To run the bulk load program, complete the following steps:

  1. Check the $COLLATION_HOME/etc/bulkload.properties file for accuracy.
    To accept the defaults, do not change anything in the file.
  2. Verify that the working directory and the results directory mentioned in the bulkload.properties file are valid.

    The working and results directory must exist before running the bulk load program or the bulk load program does not run. If you want to use different directories, you must create these directories manually and update the properties file. The bulk load program does not automatically create these directories.

    To create the directories, use the same user account that starts and stops the TADDM server. If the bulk load program does not have permissions to read and write from the working and results directories, it cannot run.

  3. Run the bulk load program.
    • For Windows operating systems, the bulkload script is located in the $COLLATION_HOME/bin/loadidml.bat file.
    • For all other operating systems, the bulkload script is located in the $COLLATION_HOME/bin/loadidml.sh file.
    Use the following command to run the bulk load program:
    ./loadidml.sh -o -f path_to_idml_file
    Where:
    -o
    Instructs the bulk load program to override the processed files and load the IdML files.
    -f path_to_idml_file
    Specifies the fully qualified path to the input file or a directory that contains input IdML files. The directory where the input file is placed must not be the same as the working directory of the bulk load program. If a shared directory is used to stage the input file, or, if files are copied to a local directory, this directory cannot be the same as the working, results, or log directory of the bulk load program. This parameter is required.
    For example,
    ./loadidml.sh -o -f /opt/IBM/taddm/dlaxmls/testfile.xml
  4. If the bulk load program does not run, read the messages in the bulkload.log file. The log file is located in the $COLLATION_HOME/log directory.

    Depending on the size of the book, the capacity of the computer, and other variables, it might take a long time to load the data. The bulk load program might not write messages to the log file when waiting for the TADDM system to store information in the database. When one or more records are stored in the database, the results file and the log file are updated with the status. You must not cancel the bulk load program while it is loading data. The bulk load program exits when data loading is complete. For information about how to determine whether the bulk load program is running, see Bulk load program problems.

  5. After the bulk load program runs, check the results file for problems during the bulk load program.
    The results file is located in the resultsdir directory configured in the bulkload.properties file.

    Look for a file with a .results extension and named the same as the IdML file. For example, if the name of the imported IdML file is test.xml, the name of the results file is test.results. If the results file is empty, check for an error in the log file. Important entries in the results file are marked with SUCCESS and FAILURE tags. If statistics are enabled, percentage successful messages are also recorded. FAILURE tags are for individual objects and do not necessarily indicate a failure of the entire file. Objects marked as failed are not stored in the database.
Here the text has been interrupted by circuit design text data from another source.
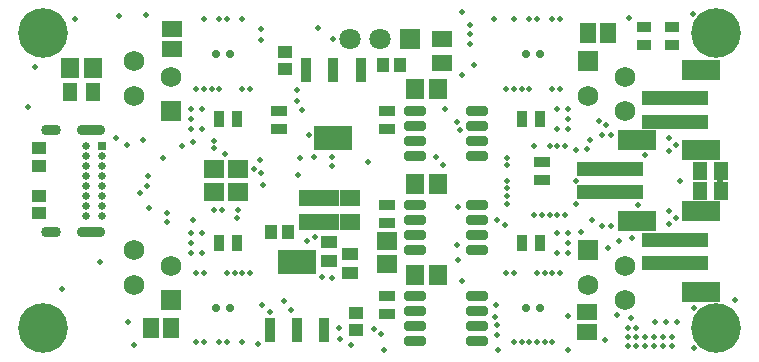
<source format=gbs>
G04*
G04 #@! TF.GenerationSoftware,Altium Limited,Altium Designer,22.2.1 (43)*
G04*
G04 Layer_Color=16711935*
%FSLAX25Y25*%
%MOIN*%
G70*
G04*
G04 #@! TF.SameCoordinates,0E938A99-CEBE-4E5B-98FA-E82972142B6D*
G04*
G04*
G04 #@! TF.FilePolarity,Negative*
G04*
G01*
G75*
%ADD44R,0.03740X0.05315*%
%ADD46R,0.05315X0.03740*%
%ADD52R,0.03960X0.05151*%
%ADD53R,0.06902X0.06312*%
%ADD54R,0.06509X0.05524*%
%ADD61R,0.05524X0.06509*%
%ADD64R,0.06312X0.06902*%
%ADD73R,0.07099X0.07099*%
%ADD74C,0.07099*%
%ADD75C,0.06800*%
%ADD76R,0.06800X0.06800*%
%ADD77C,0.16548*%
%ADD78C,0.02559*%
%ADD79R,0.02559X0.02559*%
G04:AMPARAMS|DCode=80|XSize=35.43mil|YSize=94.49mil|CornerRadius=17.72mil|HoleSize=0mil|Usage=FLASHONLY|Rotation=270.000|XOffset=0mil|YOffset=0mil|HoleType=Round|Shape=RoundedRectangle|*
%AMROUNDEDRECTD80*
21,1,0.03543,0.05906,0,0,270.0*
21,1,0.00000,0.09449,0,0,270.0*
1,1,0.03543,-0.02953,0.00000*
1,1,0.03543,-0.02953,0.00000*
1,1,0.03543,0.02953,0.00000*
1,1,0.03543,0.02953,0.00000*
%
%ADD80ROUNDEDRECTD80*%
G04:AMPARAMS|DCode=81|XSize=35.43mil|YSize=66.93mil|CornerRadius=17.72mil|HoleSize=0mil|Usage=FLASHONLY|Rotation=270.000|XOffset=0mil|YOffset=0mil|HoleType=Round|Shape=RoundedRectangle|*
%AMROUNDEDRECTD81*
21,1,0.03543,0.03150,0,0,270.0*
21,1,0.00000,0.06693,0,0,270.0*
1,1,0.03543,-0.01575,0.00000*
1,1,0.03543,-0.01575,0.00000*
1,1,0.03543,0.01575,0.00000*
1,1,0.03543,0.01575,0.00000*
%
%ADD81ROUNDEDRECTD81*%
%ADD82C,0.02000*%
%ADD83C,0.02769*%
%ADD95R,0.05151X0.03960*%
%ADD96R,0.12795X0.08465*%
%ADD97R,0.03740X0.08465*%
%ADD104R,0.04969X0.03771*%
%ADD106R,0.04934X0.06312*%
%ADD107R,0.06115X0.06902*%
%ADD108R,0.05721X0.03950*%
%ADD109R,0.04737X0.06115*%
%ADD110R,0.22453X0.04737*%
%ADD111R,0.12611X0.07099*%
G04:AMPARAMS|DCode=112|XSize=72.57mil|YSize=31.23mil|CornerRadius=6.9mil|HoleSize=0mil|Usage=FLASHONLY|Rotation=0.000|XOffset=0mil|YOffset=0mil|HoleType=Round|Shape=RoundedRectangle|*
%AMROUNDEDRECTD112*
21,1,0.07257,0.01742,0,0,0.0*
21,1,0.05876,0.03123,0,0,0.0*
1,1,0.01381,0.02938,-0.00871*
1,1,0.01381,-0.02938,-0.00871*
1,1,0.01381,-0.02938,0.00871*
1,1,0.01381,0.02938,0.00871*
%
%ADD112ROUNDEDRECTD112*%
%ADD113R,0.04737X0.03950*%
D44*
X175591Y38386D02*
D03*
X169685D02*
D03*
X74508D02*
D03*
X68602D02*
D03*
X175591Y79724D02*
D03*
X169685D02*
D03*
X68602D02*
D03*
X74508D02*
D03*
D46*
X176181Y65158D02*
D03*
Y59252D02*
D03*
X124606Y82284D02*
D03*
Y76378D02*
D03*
Y20472D02*
D03*
Y14567D02*
D03*
Y50787D02*
D03*
Y44882D02*
D03*
X88583Y76378D02*
D03*
Y82284D02*
D03*
D52*
X128843Y97441D02*
D03*
X123125D02*
D03*
X85724Y41929D02*
D03*
X91442D02*
D03*
D53*
X124606Y38780D02*
D03*
Y31299D02*
D03*
X66929Y55315D02*
D03*
Y62795D02*
D03*
X74803Y62795D02*
D03*
Y55315D02*
D03*
D54*
X98425Y53150D02*
D03*
Y45276D02*
D03*
X112205D02*
D03*
Y53150D02*
D03*
X142717Y106299D02*
D03*
Y98425D02*
D03*
X105315Y53150D02*
D03*
Y45276D02*
D03*
X191339Y15157D02*
D03*
Y8465D02*
D03*
X52756Y109646D02*
D03*
Y102953D02*
D03*
D61*
X52559Y9843D02*
D03*
X45866D02*
D03*
X198228Y108268D02*
D03*
X191535D02*
D03*
D64*
X18898Y96457D02*
D03*
X26378D02*
D03*
D73*
X132047Y106299D02*
D03*
D74*
X122047D02*
D03*
X112047D02*
D03*
D75*
X203780Y30709D02*
D03*
Y19291D02*
D03*
X191457Y24409D02*
D03*
X203780Y93701D02*
D03*
Y82284D02*
D03*
X191457Y87402D02*
D03*
X40315Y24409D02*
D03*
Y35827D02*
D03*
X52638Y30709D02*
D03*
X40315Y87402D02*
D03*
Y98819D02*
D03*
X52638Y93701D02*
D03*
D76*
X191457Y35827D02*
D03*
Y98819D02*
D03*
X52638Y19291D02*
D03*
Y82284D02*
D03*
D77*
X9843Y108268D02*
D03*
Y9843D02*
D03*
X234252Y108268D02*
D03*
Y9843D02*
D03*
D78*
X24311Y70768D02*
D03*
Y67421D02*
D03*
Y64075D02*
D03*
Y60728D02*
D03*
Y57382D02*
D03*
Y54035D02*
D03*
Y50689D02*
D03*
Y47343D02*
D03*
X29626D02*
D03*
Y50689D02*
D03*
Y54035D02*
D03*
Y57382D02*
D03*
Y60728D02*
D03*
Y64075D02*
D03*
Y67421D02*
D03*
D79*
Y70768D02*
D03*
D80*
X25768Y42028D02*
D03*
Y76083D02*
D03*
D81*
X12461Y42028D02*
D03*
Y76083D02*
D03*
D82*
X160236Y112992D02*
D03*
X42323Y54921D02*
D03*
X28740Y32087D02*
D03*
X197319Y5804D02*
D03*
X184843Y2756D02*
D03*
X235433Y59055D02*
D03*
X149409Y25591D02*
D03*
X118110Y65335D02*
D03*
X40157Y4331D02*
D03*
X35236Y113976D02*
D03*
X7283Y96850D02*
D03*
X226378Y114567D02*
D03*
X205315Y113386D02*
D03*
X226772Y3347D02*
D03*
X108661Y10039D02*
D03*
X123622Y2559D02*
D03*
X222204Y59055D02*
D03*
X177067Y5118D02*
D03*
X169390D02*
D03*
X198228Y36614D02*
D03*
X185039Y34843D02*
D03*
X161614Y2484D02*
D03*
X192717Y45898D02*
D03*
X189350Y41877D02*
D03*
X201181Y14173D02*
D03*
X205906Y13189D02*
D03*
X184843Y13780D02*
D03*
X160433Y13551D02*
D03*
X85433Y15157D02*
D03*
X81693Y4528D02*
D03*
X122441Y7874D02*
D03*
X240551Y19291D02*
D03*
X221260Y12008D02*
D03*
X106299Y66929D02*
D03*
X100197D02*
D03*
X98425Y53150D02*
D03*
X201772Y38976D02*
D03*
X112402Y4134D02*
D03*
X108858Y6134D02*
D03*
X51181Y45276D02*
D03*
X59842Y46063D02*
D03*
X16142Y23031D02*
D03*
X43307Y72441D02*
D03*
X45276Y50000D02*
D03*
X82480Y109449D02*
D03*
X44291Y114370D02*
D03*
X149606Y115354D02*
D03*
X101378Y110039D02*
D03*
X106693Y106299D02*
D03*
X187697Y59055D02*
D03*
X208071Y50984D02*
D03*
X199016Y62992D02*
D03*
X207677Y55118D02*
D03*
X218504Y49016D02*
D03*
X220866Y46654D02*
D03*
X147835Y78740D02*
D03*
X178740Y70571D02*
D03*
X82677Y105905D02*
D03*
X153543Y97441D02*
D03*
X95472Y66535D02*
D03*
X20669Y112992D02*
D03*
X210433Y67520D02*
D03*
X106299Y26575D02*
D03*
X102756Y26772D02*
D03*
X90189Y19094D02*
D03*
X92510Y15942D02*
D03*
X98032Y38780D02*
D03*
X100394Y40157D02*
D03*
X106299Y63976D02*
D03*
X98425Y74410D02*
D03*
X94882Y60827D02*
D03*
X149606Y94291D02*
D03*
X143898Y83071D02*
D03*
X148228Y50197D02*
D03*
X206299Y39961D02*
D03*
X161221Y7677D02*
D03*
X187697Y69390D02*
D03*
X192126Y72638D02*
D03*
X191339Y69685D02*
D03*
X181102Y76410D02*
D03*
X149016Y75787D02*
D03*
X98425Y45276D02*
D03*
X124606Y38780D02*
D03*
X196063Y43898D02*
D03*
X199213D02*
D03*
X38189Y11811D02*
D03*
X78839Y28346D02*
D03*
X82874Y17717D02*
D03*
X197543Y77661D02*
D03*
X195079Y78937D02*
D03*
X196063Y74213D02*
D03*
X199213D02*
D03*
X226969Y16732D02*
D03*
X148031Y37598D02*
D03*
X105315Y45276D02*
D03*
X112205D02*
D03*
X173622Y70571D02*
D03*
X176181Y59055D02*
D03*
X164665Y66732D02*
D03*
Y64173D02*
D03*
X142717Y98819D02*
D03*
X143307Y64173D02*
D03*
X140945Y66929D02*
D03*
X124606Y76181D02*
D03*
X97638Y96063D02*
D03*
X161024Y17551D02*
D03*
X161221Y10827D02*
D03*
X70669Y67882D02*
D03*
X148268Y32638D02*
D03*
X112205Y28346D02*
D03*
X105315Y32283D02*
D03*
X154665Y15551D02*
D03*
X164665Y51378D02*
D03*
X163976Y44291D02*
D03*
X161358Y45807D02*
D03*
X124606Y44882D02*
D03*
X173622Y47539D02*
D03*
X176181D02*
D03*
X178740D02*
D03*
X181299D02*
D03*
X183858D02*
D03*
X187697Y51378D02*
D03*
X181102Y34843D02*
D03*
X182185Y28346D02*
D03*
X179626D02*
D03*
X166831D02*
D03*
X164272D02*
D03*
X219488Y3937D02*
D03*
X216535D02*
D03*
X213583D02*
D03*
X219488Y6890D02*
D03*
X216535D02*
D03*
X213583D02*
D03*
X210630D02*
D03*
Y3937D02*
D03*
X207677D02*
D03*
X204724D02*
D03*
X207677Y6890D02*
D03*
X204724D02*
D03*
Y9843D02*
D03*
X207677D02*
D03*
X213976Y12008D02*
D03*
X217520Y11988D02*
D03*
X83146Y57677D02*
D03*
X82677Y61614D02*
D03*
X80118Y62795D02*
D03*
X229528Y63976D02*
D03*
Y54331D02*
D03*
X152165Y104724D02*
D03*
Y107874D02*
D03*
Y111024D02*
D03*
X183858Y70571D02*
D03*
X181299D02*
D03*
X164665Y53937D02*
D03*
Y56496D02*
D03*
Y59055D02*
D03*
X218504Y44488D02*
D03*
X220866Y71063D02*
D03*
X218504Y68898D02*
D03*
Y73425D02*
D03*
X226358Y78740D02*
D03*
Y39370D02*
D03*
X120079Y9449D02*
D03*
X185039Y76410D02*
D03*
X214567Y86614D02*
D03*
X199016Y55118D02*
D03*
X34252Y73425D02*
D03*
X4921Y83661D02*
D03*
X207677Y62992D02*
D03*
X220472Y78740D02*
D03*
X215354D02*
D03*
Y39370D02*
D03*
X220472D02*
D03*
X219687Y110039D02*
D03*
X210234D02*
D03*
X177067Y28346D02*
D03*
X175591Y38386D02*
D03*
X60925Y5118D02*
D03*
X63484Y28346D02*
D03*
X73721D02*
D03*
X60925D02*
D03*
X76279D02*
D03*
X68504Y38386D02*
D03*
X182185Y112992D02*
D03*
X171949Y112992D02*
D03*
X174508D02*
D03*
X169390Y89764D02*
D03*
X175591Y79724D02*
D03*
X182185Y89764D02*
D03*
X179626D02*
D03*
X166831D02*
D03*
X164272D02*
D03*
X66043D02*
D03*
X71161Y28346D02*
D03*
X174508D02*
D03*
X171949Y89764D02*
D03*
X68602D02*
D03*
X166831Y5118D02*
D03*
X171949D02*
D03*
X174508D02*
D03*
X179626D02*
D03*
X71161D02*
D03*
X68602D02*
D03*
X76279D02*
D03*
X63484D02*
D03*
X179626Y112992D02*
D03*
X166831D02*
D03*
X63484D02*
D03*
X76279D02*
D03*
X71161D02*
D03*
X68602D02*
D03*
X78839Y89764D02*
D03*
X76279D02*
D03*
X60925D02*
D03*
X63484D02*
D03*
X94488Y85630D02*
D03*
Y89370D02*
D03*
X68504Y79724D02*
D03*
X50000Y66732D02*
D03*
X220472Y86614D02*
D03*
Y31496D02*
D03*
X215354D02*
D03*
X185039Y83071D02*
D03*
Y79724D02*
D03*
X181102Y83071D02*
D03*
X185039Y41535D02*
D03*
Y38189D02*
D03*
X181102Y41535D02*
D03*
X62992Y41732D02*
D03*
Y35039D02*
D03*
X59055Y41732D02*
D03*
Y38386D02*
D03*
Y35039D02*
D03*
X51181Y48425D02*
D03*
X37795Y71063D02*
D03*
X66929Y72409D02*
D03*
X59842Y71850D02*
D03*
X69685Y49213D02*
D03*
X66831D02*
D03*
X56102Y70669D02*
D03*
X74606Y46654D02*
D03*
X74803Y49409D02*
D03*
X96063Y82638D02*
D03*
X82087Y65945D02*
D03*
X66929Y69882D02*
D03*
X44685Y57382D02*
D03*
X44783Y60728D02*
D03*
X59055Y76378D02*
D03*
Y79724D02*
D03*
Y83071D02*
D03*
X62992Y76378D02*
D03*
Y83071D02*
D03*
D83*
X170866Y16732D02*
D03*
X175591D02*
D03*
Y101378D02*
D03*
X170866D02*
D03*
X67520Y16732D02*
D03*
X72244D02*
D03*
Y101378D02*
D03*
X67520D02*
D03*
D95*
X90551Y101875D02*
D03*
Y96157D02*
D03*
X114173Y9252D02*
D03*
Y14970D02*
D03*
D96*
X106693Y73228D02*
D03*
X94488Y32087D02*
D03*
D97*
X115748Y96063D02*
D03*
X106693D02*
D03*
X97638D02*
D03*
X85433Y9252D02*
D03*
X94488D02*
D03*
X103543D02*
D03*
D104*
X210236Y104420D02*
D03*
Y110146D02*
D03*
X219685Y104420D02*
D03*
Y110146D02*
D03*
D106*
X18898Y88583D02*
D03*
X26378D02*
D03*
D107*
X141634Y89567D02*
D03*
X133957D02*
D03*
X141634Y58071D02*
D03*
X133957D02*
D03*
X141634Y27559D02*
D03*
X133957D02*
D03*
D108*
X112205Y34646D02*
D03*
Y28346D02*
D03*
X105315Y38583D02*
D03*
Y32283D02*
D03*
D109*
X235827Y55709D02*
D03*
X228740D02*
D03*
X228740Y62402D02*
D03*
X235827D02*
D03*
D110*
X199016Y62992D02*
D03*
Y55118D02*
D03*
X220472Y31496D02*
D03*
Y39370D02*
D03*
Y78740D02*
D03*
Y86614D02*
D03*
D111*
X207874Y72441D02*
D03*
Y45669D02*
D03*
X229331Y22047D02*
D03*
Y48819D02*
D03*
Y69291D02*
D03*
Y96063D02*
D03*
D112*
X133917Y67303D02*
D03*
Y72303D02*
D03*
Y77303D02*
D03*
Y82303D02*
D03*
X154665D02*
D03*
Y77303D02*
D03*
Y72303D02*
D03*
Y67303D02*
D03*
Y35807D02*
D03*
Y40807D02*
D03*
Y45807D02*
D03*
Y50807D02*
D03*
X133917D02*
D03*
Y45807D02*
D03*
Y40807D02*
D03*
Y35807D02*
D03*
X154665Y5551D02*
D03*
Y10551D02*
D03*
Y15551D02*
D03*
Y20551D02*
D03*
X133917D02*
D03*
Y15551D02*
D03*
Y10551D02*
D03*
Y5551D02*
D03*
D113*
X8524Y48130D02*
D03*
Y54035D02*
D03*
Y69980D02*
D03*
Y64075D02*
D03*
M02*

</source>
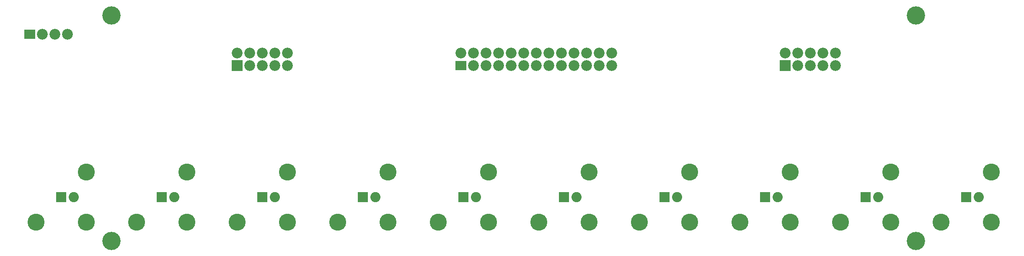
<source format=gts>
G04 (created by PCBNEW (2013-jul-07)-stable) date Thu 13 Aug 2015 05:15:58 PM PDT*
%MOIN*%
G04 Gerber Fmt 3.4, Leading zero omitted, Abs format*
%FSLAX34Y34*%
G01*
G70*
G90*
G04 APERTURE LIST*
%ADD10C,0.00393701*%
%ADD11C,0.135748*%
%ADD12R,0.080748X0.080748*%
%ADD13C,0.080748*%
%ADD14R,0.085748X0.085748*%
%ADD15C,0.085748*%
%ADD16C,0.145748*%
%ADD17R,0.085748X0.075748*%
G04 APERTURE END LIST*
G54D10*
G54D11*
X24120Y-41350D03*
X20120Y-41350D03*
G54D12*
X22120Y-39350D03*
G54D13*
X23120Y-39350D03*
G54D11*
X24120Y-37350D03*
X32120Y-41350D03*
X28120Y-41350D03*
G54D12*
X30120Y-39350D03*
G54D13*
X31120Y-39350D03*
G54D11*
X32120Y-37350D03*
X40120Y-41350D03*
X36120Y-41350D03*
G54D12*
X38120Y-39350D03*
G54D13*
X39120Y-39350D03*
G54D11*
X40120Y-37350D03*
X48120Y-41350D03*
X44120Y-41350D03*
G54D12*
X46120Y-39350D03*
G54D13*
X47120Y-39350D03*
G54D11*
X48120Y-37350D03*
X56120Y-41350D03*
X52120Y-41350D03*
G54D12*
X54120Y-39350D03*
G54D13*
X55120Y-39350D03*
G54D11*
X56120Y-37350D03*
X64120Y-41350D03*
X60120Y-41350D03*
G54D12*
X62120Y-39350D03*
G54D13*
X63120Y-39350D03*
G54D11*
X64120Y-37350D03*
X72120Y-41350D03*
X68120Y-41350D03*
G54D12*
X70120Y-39350D03*
G54D13*
X71120Y-39350D03*
G54D11*
X72120Y-37350D03*
X80120Y-41350D03*
X76120Y-41350D03*
G54D12*
X78120Y-39350D03*
G54D13*
X79120Y-39350D03*
G54D11*
X80120Y-37350D03*
X88120Y-41350D03*
X84120Y-41350D03*
G54D12*
X86120Y-39350D03*
G54D13*
X87120Y-39350D03*
G54D11*
X88120Y-37350D03*
X96120Y-41350D03*
X92120Y-41350D03*
G54D12*
X94120Y-39350D03*
G54D13*
X95120Y-39350D03*
G54D11*
X96120Y-37350D03*
G54D14*
X79720Y-28850D03*
G54D15*
X79720Y-27850D03*
X80720Y-28850D03*
X80720Y-27850D03*
X81720Y-28850D03*
X81720Y-27850D03*
X82720Y-28850D03*
X82720Y-27850D03*
X83720Y-28850D03*
X83720Y-27850D03*
G54D14*
X36120Y-28850D03*
G54D15*
X36120Y-27850D03*
X37120Y-28850D03*
X37120Y-27850D03*
X38120Y-28850D03*
X38120Y-27850D03*
X39120Y-28850D03*
X39120Y-27850D03*
X40120Y-28850D03*
X40120Y-27850D03*
G54D16*
X90120Y-42850D03*
X90120Y-24850D03*
X26120Y-42850D03*
X26120Y-24850D03*
G54D17*
X53920Y-28850D03*
G54D15*
X53920Y-27850D03*
X54920Y-28850D03*
X54920Y-27850D03*
X55920Y-28850D03*
X55920Y-27850D03*
X56920Y-28850D03*
X56920Y-27850D03*
X57920Y-28850D03*
X57920Y-27850D03*
X58920Y-28850D03*
X58920Y-27850D03*
X59920Y-28850D03*
X59920Y-27850D03*
X60920Y-28850D03*
X60920Y-27850D03*
X61920Y-28850D03*
X61920Y-27850D03*
X62920Y-28850D03*
X62920Y-27850D03*
X63920Y-28850D03*
X63920Y-27850D03*
X64920Y-28850D03*
X64920Y-27850D03*
X65920Y-28850D03*
X65920Y-27850D03*
G54D17*
X19620Y-26350D03*
G54D15*
X20620Y-26350D03*
X21620Y-26350D03*
X22620Y-26350D03*
M02*

</source>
  6. To process the same book again after the first initial load, either use the -o flag, or remove the specific entry from the processedfiles.list file.
    The processedfiles.list file is located in the working directory specified in the bulkload.properties file.
  7. If the bulk load program indicates that another bulk load program is running and this is not the case, go to the working directory and delete the .bllock file. Run the bulk load program again.
    The .bllock file is a hidden file on UNIX systems because it starts with a period (.). Delete this file only if you are sure that another bulk load program is not already running.

    Read the information in the bulkload.log file. The log file can contain details about messages that are displayed.

  8. You can run the bulkload on the synchronization server, however, the following limitations exist:
    • No change propagation: There is a change history similar to that on the domain server, however, there is no change propagation. For example, if you change the duplex setting on an L2 interface, the duplex setting is not displayed as a change to the computer system. The duplex setting is displayed only as a change to the L2 interface.
    • No change aggregation: When an attribute changes from A -> B -> A in the same discovery (bulkload), the change (A -> B) or (B -> A) is not recorded in the change history report.
    • Limited advanced reconciliation: The only topology builder agent that runs on the synchronization server is the CrossDomainDependencyAgent. If the logical connection has the same IP address for the 'from' and 'to' IP addresses, or the localhost is used, the CrossDomainDependencyAgent does not create a dependency. The Discovery Library Adapter (DLA) creates the relationships between both implicit and explicit objects.